Texte fourni:

++++++++++

L'organisation coopérative est une forme d'organisation qui n'est ni capitaliste ni étatique. Elle met l'humain au centre au lieu de l'argent ou de l'Etat.

Un essai intéressant d'André Martin* sur l'histoire du paradigme coopératif en rappelle les origines, la définition, les valeurs et les principes :
"Les entreprises coopératives sont des organisations économiques et sociales originales. Elles ont pris naissance et se sont développées dans la première moitié du XIXe siècle, période de grande misère ouvrière causée en grande partie par le capitalisme organisé. Elles se sont constituées sous la pression du socialisme associationniste et, quelquefois, sous l’impulsion d’un christianisme découvrant ses responsabilités sociales. "
"Le mouvement coopératif est animé par des valeurs et des principes qui sont ses propres conditions de réussite et des aspirations qu’il souhaite réaliser dans le domaine économique. Sa prémisse de base est le respect et la valorisation de la personne humaine, comme être de liberté qui conduit à l’égalité reconnue des hommes. Il fait la promotion de l’autodétermination et du sens de la responsabilité, indispensables pour que les coopérateurs puissent assumer leurs tâches d’entrepreneurs. Il exige également la solidarité (une action commune vers un but commun) et l’équité (notion de justice dans les échanges, la distribution des biens et la perception des trop-perçus). La coopérative est donc une association de personnes régie par un pouvoir démocratique des membres, qui sont copropriétaires de leur entreprise."

J'y ai consacré un chapitre dans mon livre "La Révolution Humaniste" (Editions Salvator, Nov.2011) car je suis convaincue que la valorisation de ce modèle coopératif est une clé pour remettre les valeurs humaines au centre de la société et une alternative à la financiarisation extrême de l'économie, sans être non plus à l'opposé une solution d'économie étatique administrée et collectiviste. J'ai aussi publié en 2010 cet article sur Mediapart "Coopération plutôt que compétition : la clé pour changer de modèle de société".

L'esprit coopératif, c'est agir ensemble pour un but commun plutôt que l'un contre l'autre chacun pour soi, c'est viser dans ce but commun une finalité de développement humain, un objectif non marchand, à atteindre dans les meilleures conditions d'efficacité et de rapport qualité-prix pour la satisfaction des clients-actionnaires-salariés qui sont impliqués dans la réussite de l'objectif de l'entreprise, à la fois comme investisseurs et bénéficiaires-usagers.

La société coopérative est fondée sur la confiance en l’autre et sur la motivation de solidarité, d’aider l’autre, non de le dominer. Elle suppose une conscience et une responsabilité citoyenne, s’appuie sur un autre comportement. Mais pour que cela fonctionne, il faut non seulement que les organisations humaines, les entreprises, les organisations internationales, les nations, les partis politiques, privilégient la coopération selon cette logique, ce qu’on pourrait imposer aux structures, il faut aussi que les individus qui composent ces structures, à la fois en tant qu’usagers ou consommateurs, en tant que salariés et en tant qu’actionnaires/propriétaires, soient eux-mêmes motivés. Un usager est motivé par le meilleur service au meilleur coût, un actionnaire est motivé par la rentabilité de son placement et l’envie de soutenir l’entreprise, un salarié est motivé par son salaire mais aussi par la fierté de travailler dans une entreprise utile, respectant des valeurs et une certaine éthique, se conduisant correctement. L’approche coopérative revient à faire converger ces intérêts. L’usager est en même temps actionnaire. Le salarié peut l’être aussi.

++++++++++

Segment de données:
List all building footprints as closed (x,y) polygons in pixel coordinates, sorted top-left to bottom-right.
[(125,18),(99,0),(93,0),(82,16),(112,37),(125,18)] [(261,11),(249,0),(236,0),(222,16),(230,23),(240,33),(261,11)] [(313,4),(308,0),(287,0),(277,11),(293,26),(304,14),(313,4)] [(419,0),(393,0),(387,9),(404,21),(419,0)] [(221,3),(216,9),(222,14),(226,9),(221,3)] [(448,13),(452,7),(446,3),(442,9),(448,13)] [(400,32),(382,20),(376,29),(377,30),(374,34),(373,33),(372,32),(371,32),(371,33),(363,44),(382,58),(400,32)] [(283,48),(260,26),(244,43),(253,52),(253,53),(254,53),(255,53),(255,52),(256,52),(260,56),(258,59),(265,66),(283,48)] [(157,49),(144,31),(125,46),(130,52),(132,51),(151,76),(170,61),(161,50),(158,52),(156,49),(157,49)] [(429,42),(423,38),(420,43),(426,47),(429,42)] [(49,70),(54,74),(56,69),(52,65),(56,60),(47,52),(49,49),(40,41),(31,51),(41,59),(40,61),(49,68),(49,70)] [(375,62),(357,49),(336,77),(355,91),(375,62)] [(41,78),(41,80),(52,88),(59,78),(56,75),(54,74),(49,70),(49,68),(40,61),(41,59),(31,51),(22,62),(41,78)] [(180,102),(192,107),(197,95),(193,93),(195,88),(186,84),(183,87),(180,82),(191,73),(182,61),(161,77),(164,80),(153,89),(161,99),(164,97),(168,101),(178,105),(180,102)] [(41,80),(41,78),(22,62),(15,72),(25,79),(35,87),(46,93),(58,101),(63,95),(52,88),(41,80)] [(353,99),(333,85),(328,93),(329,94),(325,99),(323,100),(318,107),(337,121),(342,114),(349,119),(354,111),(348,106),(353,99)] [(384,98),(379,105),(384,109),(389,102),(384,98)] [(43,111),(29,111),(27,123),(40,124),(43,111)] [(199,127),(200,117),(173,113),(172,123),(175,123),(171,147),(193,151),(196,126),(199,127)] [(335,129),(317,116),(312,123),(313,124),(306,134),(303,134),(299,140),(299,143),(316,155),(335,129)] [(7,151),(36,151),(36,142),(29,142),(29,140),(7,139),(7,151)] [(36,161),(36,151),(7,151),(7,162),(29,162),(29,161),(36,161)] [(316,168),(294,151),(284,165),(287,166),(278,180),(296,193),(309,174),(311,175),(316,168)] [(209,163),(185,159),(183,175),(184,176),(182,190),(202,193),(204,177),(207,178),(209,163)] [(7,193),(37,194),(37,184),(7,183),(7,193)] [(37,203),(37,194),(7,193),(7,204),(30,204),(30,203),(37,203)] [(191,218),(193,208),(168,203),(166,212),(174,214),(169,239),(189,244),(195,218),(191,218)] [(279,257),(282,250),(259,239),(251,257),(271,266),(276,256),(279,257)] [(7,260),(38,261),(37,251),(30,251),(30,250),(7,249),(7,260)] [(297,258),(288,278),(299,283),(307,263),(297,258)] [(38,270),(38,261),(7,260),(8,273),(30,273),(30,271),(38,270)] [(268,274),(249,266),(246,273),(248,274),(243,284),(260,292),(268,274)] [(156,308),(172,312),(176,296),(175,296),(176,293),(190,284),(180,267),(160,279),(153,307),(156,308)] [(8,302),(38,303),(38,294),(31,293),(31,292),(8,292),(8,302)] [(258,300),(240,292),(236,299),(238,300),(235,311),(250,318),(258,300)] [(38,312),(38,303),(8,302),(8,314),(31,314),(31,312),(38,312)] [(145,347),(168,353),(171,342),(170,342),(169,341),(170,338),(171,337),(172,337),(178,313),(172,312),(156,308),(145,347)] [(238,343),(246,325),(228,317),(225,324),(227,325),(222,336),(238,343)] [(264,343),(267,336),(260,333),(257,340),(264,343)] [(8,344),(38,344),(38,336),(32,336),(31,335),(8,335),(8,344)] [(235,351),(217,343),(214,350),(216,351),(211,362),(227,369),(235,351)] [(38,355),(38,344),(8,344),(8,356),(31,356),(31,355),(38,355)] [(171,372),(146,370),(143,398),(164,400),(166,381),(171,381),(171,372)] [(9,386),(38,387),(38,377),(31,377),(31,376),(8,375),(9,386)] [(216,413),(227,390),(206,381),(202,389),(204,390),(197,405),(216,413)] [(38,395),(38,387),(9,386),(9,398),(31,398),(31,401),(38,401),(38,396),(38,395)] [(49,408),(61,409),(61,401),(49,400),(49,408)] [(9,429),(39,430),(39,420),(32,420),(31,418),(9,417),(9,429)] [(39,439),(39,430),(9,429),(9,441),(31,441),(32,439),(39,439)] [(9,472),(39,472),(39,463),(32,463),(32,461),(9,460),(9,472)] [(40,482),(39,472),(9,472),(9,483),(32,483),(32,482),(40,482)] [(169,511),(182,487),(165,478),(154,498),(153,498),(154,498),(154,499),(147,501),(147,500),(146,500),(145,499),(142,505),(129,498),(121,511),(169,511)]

++++++++++

Objectif de l'exercice:
Écrivez la suite du texte sur l'organisation coopérative, à partir de sa dernière phrase.

Réponse proposée:
Ce modèle coopératif peut être appliqué à différents niveaux des activités humaines et commerciales :

  • Dans le domaine associatif à petite échelle, par un groupe de personnes souhaitant construire ensemble un projet et en partager les fruits. L'Ecole pourrait même inciter les étudiants, les écoliers, à monter des associations. Des projets de quartier et de voisinage, d'écopartage (d'usage de structures communes, d'outils de jardinage et de bricolage, d'électroménager, de bicyclette, etc.). Le Vélib est une initiative procédant  également de cet état d’esprit, de mise en commun d’un matériel que les clients vont utiliser (même s’ils ne sont pas directement actionnaires, si ce n’est en tant que contribuables via les impôts locaux). Dans le domaine social, il existe déjà des crèches coopératives ;
  • Dans le domaine agricole (regroupement de producteurs) où les coopératives se sont beaucoup développées. Plus récemment les AMAP (coopératives mettant en relation directe les consommateurs et les producteurs) ;
  • Les SCOP, sociétés coopératives,  sont peu nombreuses (environ 2000 en France, pour 40 000 salariés) mais semblent connaître un regain, notamment  suite à une fermeture d'entreprises, lorsque les salariés se  groupent pour recréer l'affaire et poursuivre l'activité.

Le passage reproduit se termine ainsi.